Behavioral health is an important factor in population health and health disparities. Tobacco use is a particular area of behavioral health that have significant public health concern. The 2014 Surgeon General’s report stated that tobacco use claims over 480,000 lives every year in the US. There are also significant disparities in tobacco use by social determinants of health, e.g., the prevalence of smoking in adults varies greatly by education, and the majority of burden of smoking related diseases and deaths are among those with lower education and/or racial/ethnic minorities. Additionally, the tobacco marketplace in the US is rapidly changing with the introduction of electronic nicotine delivery devices (e.g.., e-cigarettes), heated tobacco products, and novel smokeless tobacco products, with potentially harmful consequences.

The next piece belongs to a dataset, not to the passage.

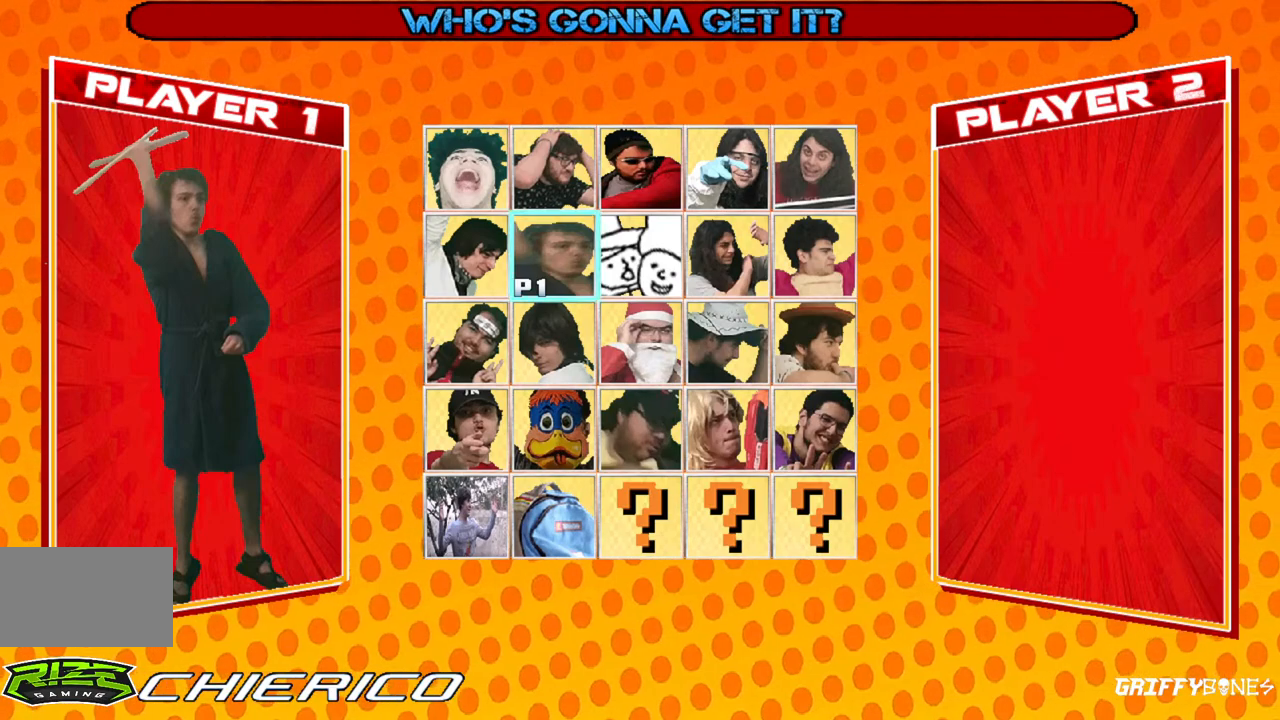
Gameplay with a controller (arcade stick); each line is a JSON object with the inputs held at the frame after it. "events" lists button and stick changes between this image and that frame as [ms after this image, input, new state], when the widget could be followed in between. Not read: L3 R3.
{"buttons": ["DPAD_RIGHT"], "events": [[450, "DPAD_RIGHT", "down"]]}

Therefore, it is important to understand tobacco use disparities in this new marketplace and address associated health disparities. To this end, Dr. Choi’s research uses a marketing research perspective to better understand tobacco use and develop interventions to reduce and eliminate tobacco use disparities. This research perspective integrates social and behavioral epidemiology, economics, health communication/advertising, psychology and consumer research, and allows for investigation of multi-level dynamics (including individuals, peer networks, health care providers, policymakers, and tobacco companies). It also offer clear action strategies to promote social and behavioral changes. Currently, Dr. Choi’s research focuses on the following areas:
Inter-relationships between social determinants and tobacco use
The relationships between social determinants and tobacco use behaviors are complex, and Dr. Choi and his group analyzed population-based databases to investigate these relationships. Social determinants can influence tobacco use. For example, his group found that Hispanic youth are consistently more likely than non-Hispanic white youth to be susceptible to cigarette smoking. Further, intersections of social determinants may result in heterogeneity in tobacco use, as showed in their work found that among US blacks, those born in the US and Europe have a higher prevalence of cigarette smoking, menthol cigarette smoking, and cigar smoking than those born in the West Indies and Africa. These findings demonstrate how intersections of race and global region of origin influence tobacco use behaviors. Moreover, tobacco use behaviors may influence social determinants of health. For example, Dr. Choi’s group found that cigarette smoking during high school years is associated with a lower likelihood of enrolling in post-secondary education, especially four-year college programs.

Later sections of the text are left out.